Le chef de l’État Bassirou Diomaye Diakhar Faye a promulgué le 12 mai 2026 la loi n° 2026-10 modifiant le Code électoral. Adoptée cinq jours plus tôt par l’Assemblée nationale à la majorité des trois cinquièmes, cette réforme restructure en profondeur les conditions d’exclusion des listes électorales. Publiée au Journal Officiel dans un numéro spécial daté du 15 mai 2026, la loi porte la signature du Premier ministre Ousmane Sonko et s’attaque à un chantier longtemps réclamé : clarifier et encadrer les cas d’inéligibilité, jugés jusqu’ici trop flous et potentiellement liberticides.

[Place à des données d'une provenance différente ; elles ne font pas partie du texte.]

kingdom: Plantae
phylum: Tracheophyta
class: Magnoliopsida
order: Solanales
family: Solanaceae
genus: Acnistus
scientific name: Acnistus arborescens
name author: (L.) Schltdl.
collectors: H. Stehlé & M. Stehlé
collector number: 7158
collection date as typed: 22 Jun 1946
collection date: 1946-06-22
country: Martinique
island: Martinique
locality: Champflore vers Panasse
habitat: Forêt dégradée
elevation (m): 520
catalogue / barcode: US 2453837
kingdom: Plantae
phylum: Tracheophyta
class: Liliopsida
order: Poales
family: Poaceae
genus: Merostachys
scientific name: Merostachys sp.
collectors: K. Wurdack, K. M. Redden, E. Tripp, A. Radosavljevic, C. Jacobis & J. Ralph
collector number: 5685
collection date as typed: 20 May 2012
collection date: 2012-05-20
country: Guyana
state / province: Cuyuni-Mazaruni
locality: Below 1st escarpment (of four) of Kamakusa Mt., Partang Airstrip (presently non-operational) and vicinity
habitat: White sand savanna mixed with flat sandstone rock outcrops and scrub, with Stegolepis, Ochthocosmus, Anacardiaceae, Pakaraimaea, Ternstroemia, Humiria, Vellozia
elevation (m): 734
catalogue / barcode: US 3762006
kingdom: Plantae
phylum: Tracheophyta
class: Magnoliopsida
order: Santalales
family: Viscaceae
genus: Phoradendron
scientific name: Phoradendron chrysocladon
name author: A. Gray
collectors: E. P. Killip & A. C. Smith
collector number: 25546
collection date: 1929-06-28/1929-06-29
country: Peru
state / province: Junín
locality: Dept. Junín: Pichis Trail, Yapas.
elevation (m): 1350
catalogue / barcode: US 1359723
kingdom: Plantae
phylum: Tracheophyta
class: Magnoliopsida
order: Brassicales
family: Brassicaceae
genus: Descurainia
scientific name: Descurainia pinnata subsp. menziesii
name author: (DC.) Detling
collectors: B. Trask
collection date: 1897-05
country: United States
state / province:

Ce que change concrètement la loi



L’article L.29 du Code électoral est entièrement réécrit. Désormais, quatre catégories de personnes ne peuvent être inscrites sur les listes électorales : les condamnés pour crime ; les personnes condamnées pour des infractions financières graves vol, escroquerie, abus de confiance, détournement, corruption, blanchiment de capitaux, trafic d’influence, entre autres ; ceux frappés d’une interdiction du droit de vote par une juridiction ; et les incapables majeurs.



Surtout, la réforme introduit une durée d’interdiction claire et uniforme : cinq ans à compter du jour où la condamnation est devenue définitive. Une avancée notable, là où l’ancien texte laissait planer une incertitude sur la durée des privations de droits civiques. Par ailleurs, l’article L.30, qui excluait des listes toute personne condamnée à une amende supérieure à 200 000 francs CFA pour un délit quelconque, est purement et simplement abrogé.



Pourquoi cette réforme était nécessaire



Dans son exposé des motifs, le législateur pointe les insuffisances de l’ancien dispositif. L’exclusion automatique dès trois mois d’emprisonnement y compris avec sursis ou pour une simple amende était jugée trop large, faute d’un délai précis encadrant la durée de l’interdiction. Une lacune qui, selon les auteurs du texte, n’offrait pas suffisamment de garanties aux citoyens et exposait le système électoral à des inéligibilités abusives susceptibles de fragiliser la vitalité démocratique. La réforme entend ainsi recentrer les inéligibilités sur les infractions les plus graves, tout en leur donnant un cadre temporel clair et prévisible.



Une loi aux implications politiques majeures



Adoptée à une majorité qualifiée des trois cinquièmes, seuil qui témoigne d’un large consensus parlementaire, cette loi intervient dans un contexte politique sensible, à l’approche des prochaines échéances électorales. Elle pourrait, selon les cas, modifier le statut électoral de plusieurs personnalités condamnées ces dernières années, rouvrant potentiellement des droits civiques à des figures de l’opposition ou d’autres bords politiques.